DOCUMENT SECTION →
######

The last thing we'll do is see how we can get a quantitative evaluation of the model performance. Here, we'll use the ROUGE implementation provided in the nlp library.

In [None]:
pip install rouge_score rouge_score

Collecting rouge_score
  Downloading rouge_score-0.0.4-py2.py3-none-any.whl (22 kB)
Installing collected packages: rouge-score
Successfully installed rouge-score-0.0.4


In [None]:
# Compare each generation to the  answer from the dataset
nlp_rouge = nlp.load_metric('rouge')

scores = nlp_rouge.compute(
    predicted, reference,
    rouge_types=['rouge1', 'rouge2', 'rougeL', 'rougeLsum'],
    use_agregator=True, use_stemmer=False
)

######

SUPPLIED DATA →
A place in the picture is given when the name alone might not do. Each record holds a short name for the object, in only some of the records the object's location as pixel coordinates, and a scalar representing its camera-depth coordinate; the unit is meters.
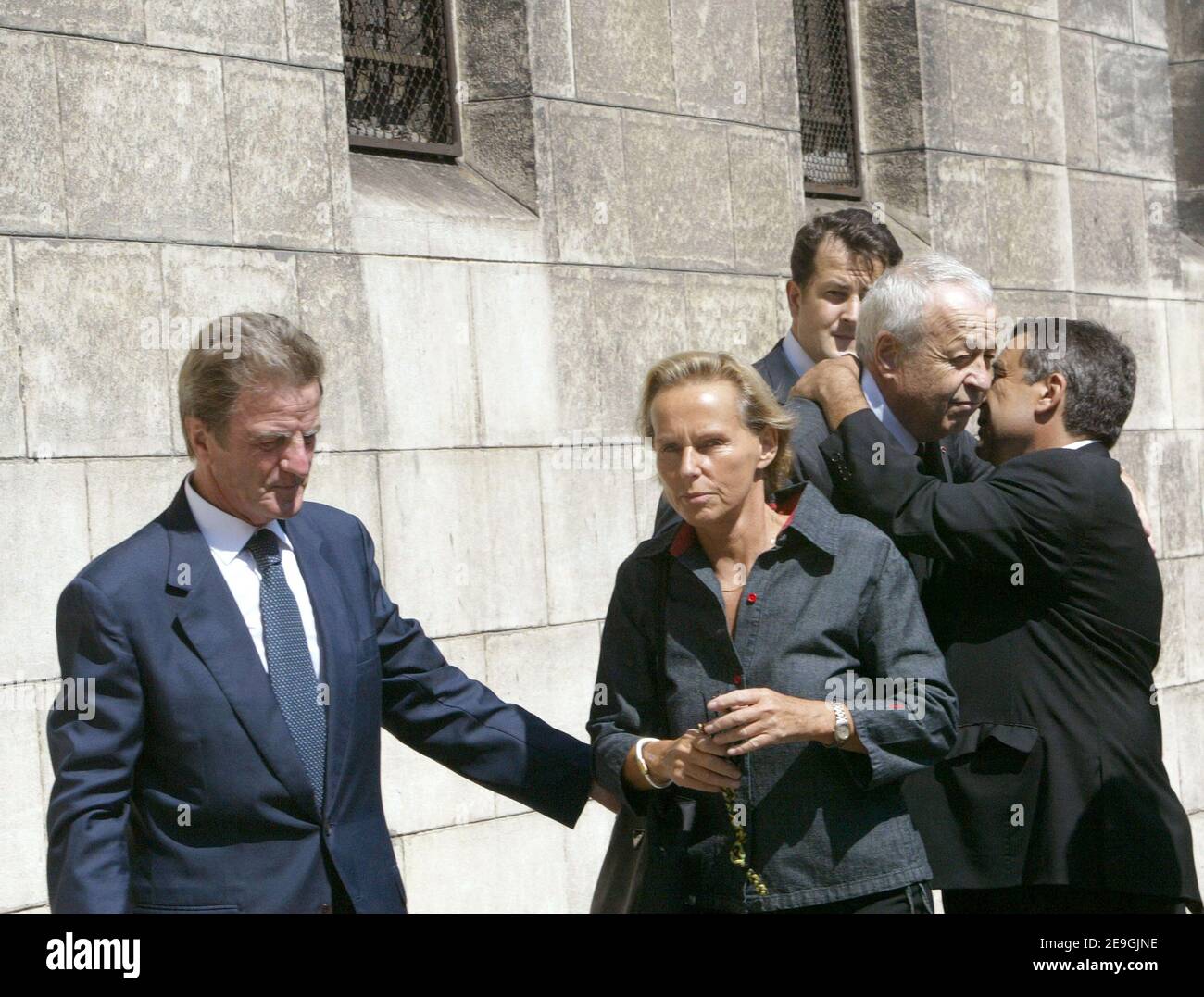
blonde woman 3.72
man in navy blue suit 3.63
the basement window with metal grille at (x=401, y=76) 7.45
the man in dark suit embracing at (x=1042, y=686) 4.41
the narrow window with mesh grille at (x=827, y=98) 9.58
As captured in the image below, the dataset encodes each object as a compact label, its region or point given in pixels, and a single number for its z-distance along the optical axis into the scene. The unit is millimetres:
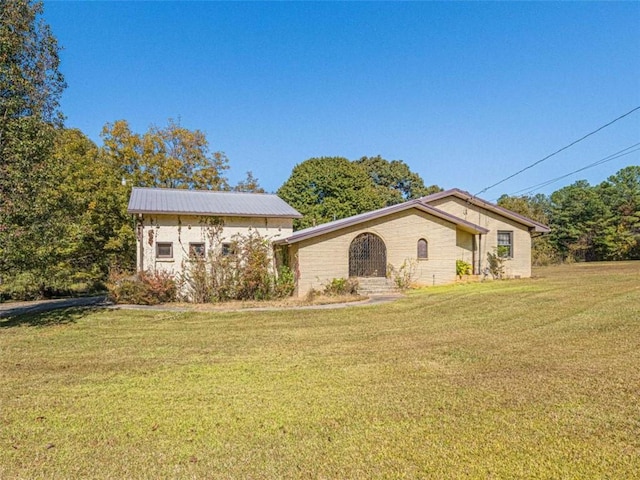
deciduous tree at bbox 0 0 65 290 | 10320
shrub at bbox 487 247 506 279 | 20781
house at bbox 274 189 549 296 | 16641
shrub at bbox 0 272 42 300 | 17023
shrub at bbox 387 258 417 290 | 17927
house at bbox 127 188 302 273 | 16094
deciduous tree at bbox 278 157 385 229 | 37156
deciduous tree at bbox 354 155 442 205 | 44969
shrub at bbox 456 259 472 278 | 19883
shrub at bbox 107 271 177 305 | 14945
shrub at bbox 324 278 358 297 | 16331
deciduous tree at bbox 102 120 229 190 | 26984
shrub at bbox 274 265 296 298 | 16250
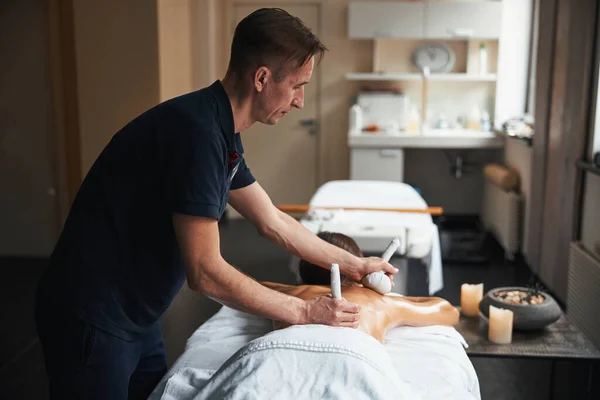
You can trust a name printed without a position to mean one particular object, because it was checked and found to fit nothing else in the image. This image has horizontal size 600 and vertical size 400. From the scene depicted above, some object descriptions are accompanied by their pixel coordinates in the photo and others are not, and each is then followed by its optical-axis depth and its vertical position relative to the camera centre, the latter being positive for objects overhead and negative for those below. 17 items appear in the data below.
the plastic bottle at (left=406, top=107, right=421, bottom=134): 5.55 -0.26
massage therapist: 1.29 -0.26
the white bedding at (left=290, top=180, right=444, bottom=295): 2.95 -0.60
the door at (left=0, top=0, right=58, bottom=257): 4.30 -0.31
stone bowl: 2.04 -0.65
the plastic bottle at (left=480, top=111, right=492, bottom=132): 5.50 -0.26
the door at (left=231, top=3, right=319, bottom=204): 5.80 -0.53
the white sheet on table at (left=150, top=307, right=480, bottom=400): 1.51 -0.65
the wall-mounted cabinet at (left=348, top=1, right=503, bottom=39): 5.36 +0.54
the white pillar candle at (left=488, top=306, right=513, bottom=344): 1.99 -0.67
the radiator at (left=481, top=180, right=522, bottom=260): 4.53 -0.87
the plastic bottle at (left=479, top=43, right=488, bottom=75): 5.49 +0.24
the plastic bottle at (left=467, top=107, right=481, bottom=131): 5.54 -0.24
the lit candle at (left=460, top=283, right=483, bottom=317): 2.23 -0.66
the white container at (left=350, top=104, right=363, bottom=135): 5.47 -0.23
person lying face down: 1.74 -0.56
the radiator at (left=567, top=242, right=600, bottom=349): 2.79 -0.83
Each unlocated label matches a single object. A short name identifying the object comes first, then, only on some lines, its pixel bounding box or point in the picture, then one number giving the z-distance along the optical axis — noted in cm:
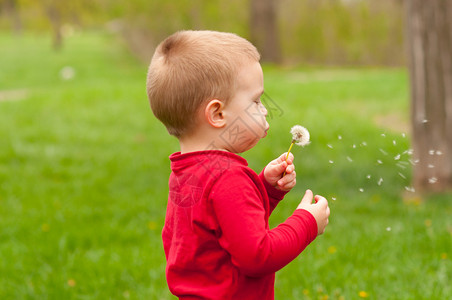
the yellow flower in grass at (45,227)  473
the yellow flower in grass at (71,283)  374
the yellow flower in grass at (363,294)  340
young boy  182
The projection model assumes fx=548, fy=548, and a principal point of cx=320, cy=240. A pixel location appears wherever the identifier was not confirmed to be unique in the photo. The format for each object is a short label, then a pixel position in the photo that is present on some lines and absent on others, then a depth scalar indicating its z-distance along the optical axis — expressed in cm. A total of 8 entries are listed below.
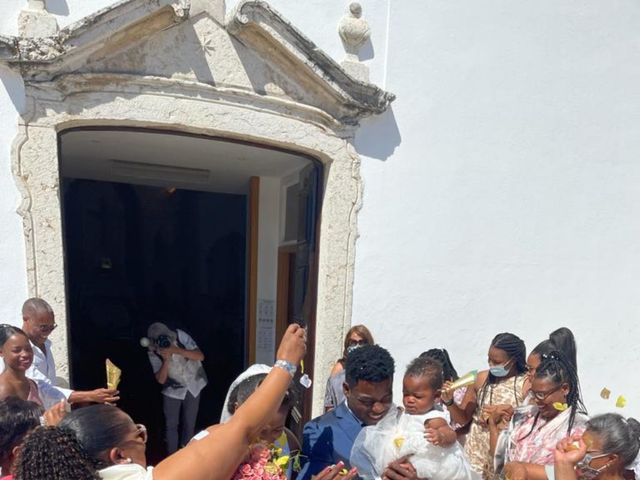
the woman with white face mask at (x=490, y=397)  334
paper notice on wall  665
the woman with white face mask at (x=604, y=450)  220
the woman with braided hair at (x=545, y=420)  267
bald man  336
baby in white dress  223
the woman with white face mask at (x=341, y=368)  387
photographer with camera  536
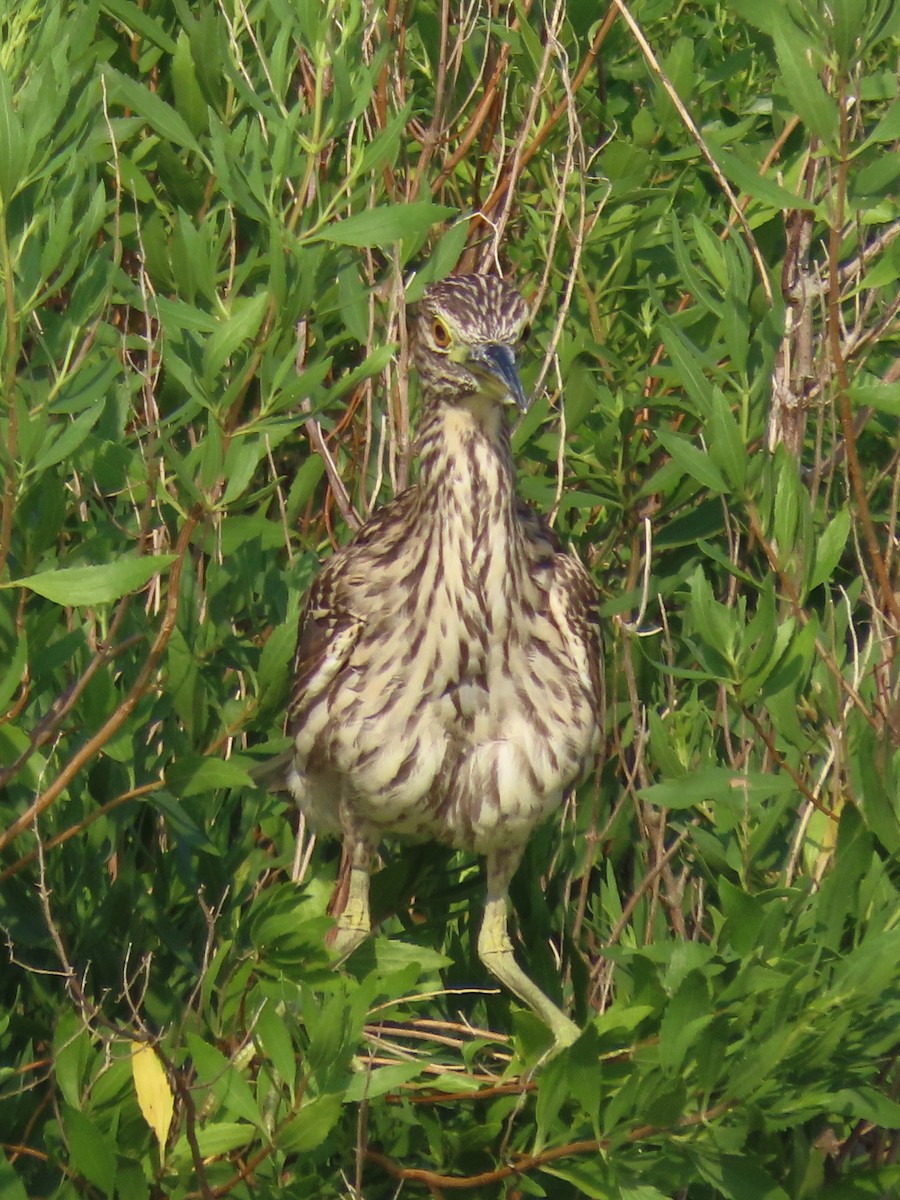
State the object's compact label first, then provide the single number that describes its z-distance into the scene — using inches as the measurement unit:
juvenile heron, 335.9
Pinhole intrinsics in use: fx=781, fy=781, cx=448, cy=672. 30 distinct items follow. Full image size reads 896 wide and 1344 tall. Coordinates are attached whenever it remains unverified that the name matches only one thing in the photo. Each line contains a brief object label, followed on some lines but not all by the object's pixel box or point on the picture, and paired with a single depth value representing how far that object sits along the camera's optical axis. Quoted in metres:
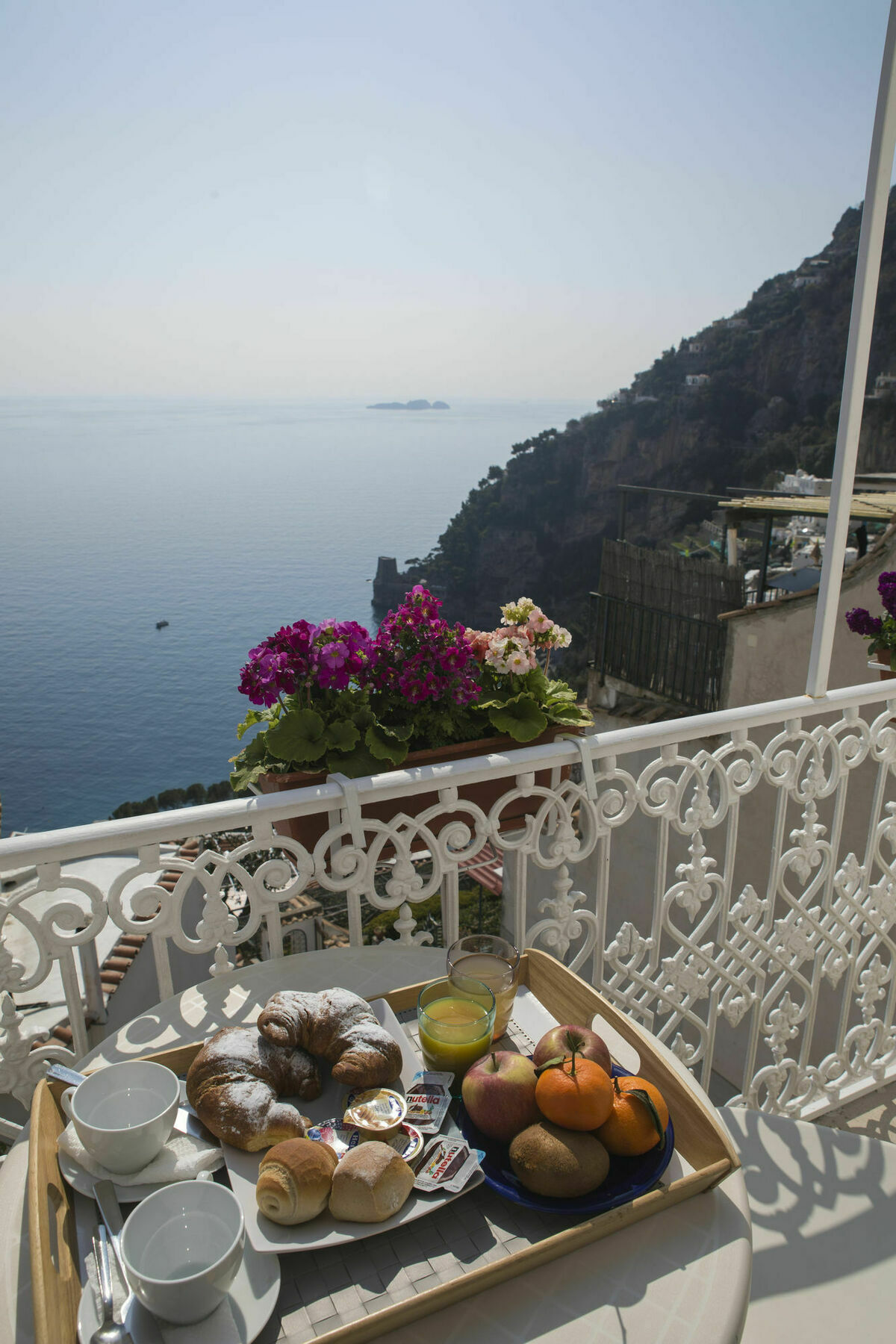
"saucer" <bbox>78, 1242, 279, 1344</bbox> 0.61
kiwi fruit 0.73
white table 0.66
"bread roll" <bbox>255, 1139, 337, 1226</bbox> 0.69
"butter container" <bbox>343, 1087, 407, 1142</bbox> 0.79
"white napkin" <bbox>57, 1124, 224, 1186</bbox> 0.75
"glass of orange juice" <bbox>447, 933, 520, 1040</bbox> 0.97
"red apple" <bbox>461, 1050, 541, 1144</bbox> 0.79
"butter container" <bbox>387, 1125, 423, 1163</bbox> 0.78
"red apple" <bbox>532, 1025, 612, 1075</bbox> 0.85
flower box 1.41
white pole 1.46
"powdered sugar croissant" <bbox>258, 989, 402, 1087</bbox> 0.88
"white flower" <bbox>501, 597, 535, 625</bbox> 1.75
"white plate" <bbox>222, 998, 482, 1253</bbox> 0.69
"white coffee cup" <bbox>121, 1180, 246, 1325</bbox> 0.60
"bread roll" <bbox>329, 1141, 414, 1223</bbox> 0.70
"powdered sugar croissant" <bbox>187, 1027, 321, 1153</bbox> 0.79
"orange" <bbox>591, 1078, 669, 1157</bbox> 0.78
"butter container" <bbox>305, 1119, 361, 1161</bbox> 0.79
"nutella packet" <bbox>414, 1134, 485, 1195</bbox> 0.74
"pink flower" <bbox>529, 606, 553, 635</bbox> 1.73
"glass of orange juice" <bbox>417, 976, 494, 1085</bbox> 0.90
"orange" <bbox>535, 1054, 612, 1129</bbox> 0.77
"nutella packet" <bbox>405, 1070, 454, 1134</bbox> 0.82
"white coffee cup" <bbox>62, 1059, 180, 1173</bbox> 0.74
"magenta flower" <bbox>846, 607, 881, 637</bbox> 2.96
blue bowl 0.74
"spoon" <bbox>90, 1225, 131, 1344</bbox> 0.61
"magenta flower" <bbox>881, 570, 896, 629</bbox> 2.59
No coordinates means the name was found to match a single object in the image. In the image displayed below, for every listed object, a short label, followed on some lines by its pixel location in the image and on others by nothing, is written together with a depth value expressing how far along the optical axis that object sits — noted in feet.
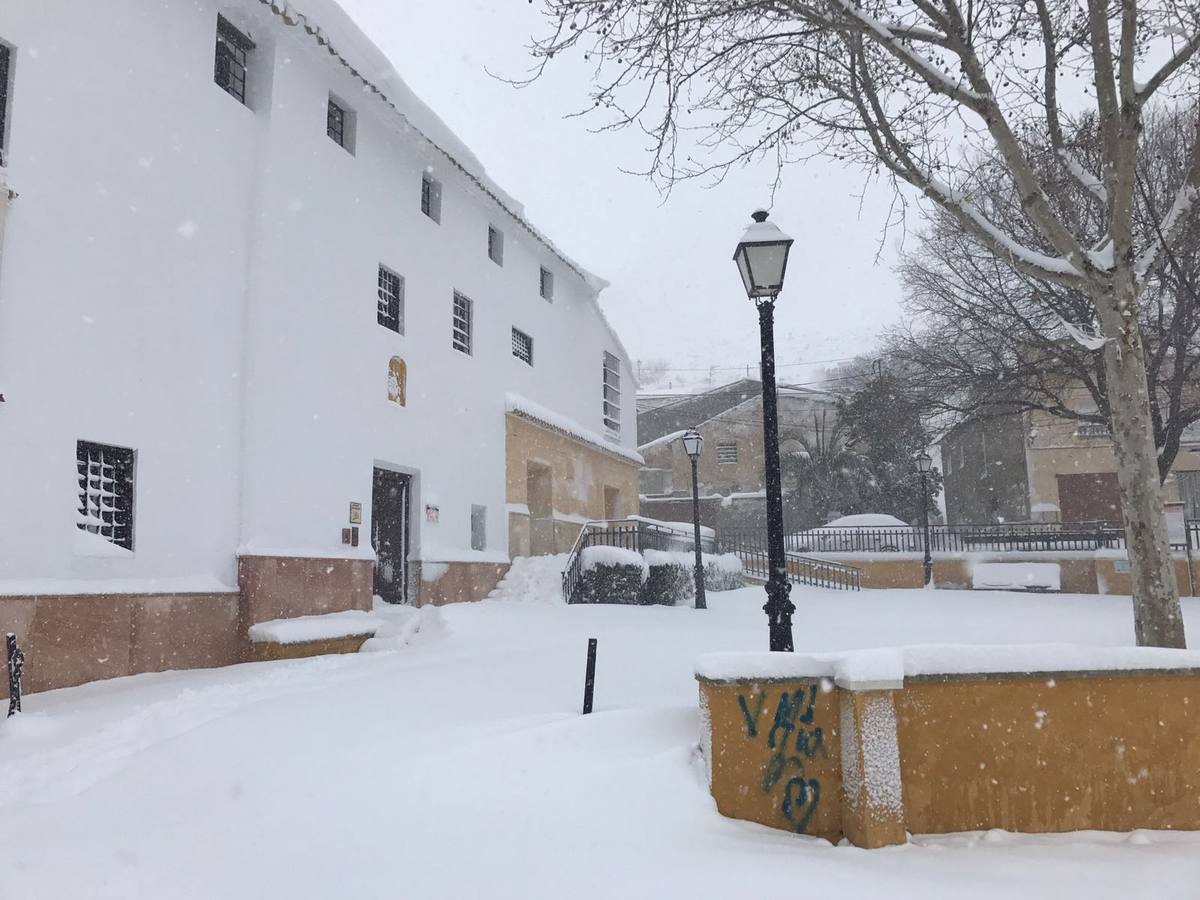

######

TASK GOAL → Write the next part of the notebook on scoring the model with ROUGE, starting after the last line of code shown. The data here was taken from a separate source.

TASK RESPONSE →
df = pd.DataFrame({
    'rouge1': [scores['rouge1'].mid.precision, scores['rouge1'].mid.recall, scores['rouge1'].mid.fmeasure],
    'rouge2': [scores['rouge2'].mid.precision, scores['rouge2'].mid.recall, scores['rouge2'].mid.fmeasure],
    'rougeL': [scores['rougeL'].mid.precision, scores['rougeL'].mid.recall, scores['rougeL'].mid.fmeasure],
}, index=[ 'P', 'R', 'F'])
df.style.format({'rouge1': "{:.4f}", 'rouge2': "{:.4f}", 'rougeL': "{:.4f}"})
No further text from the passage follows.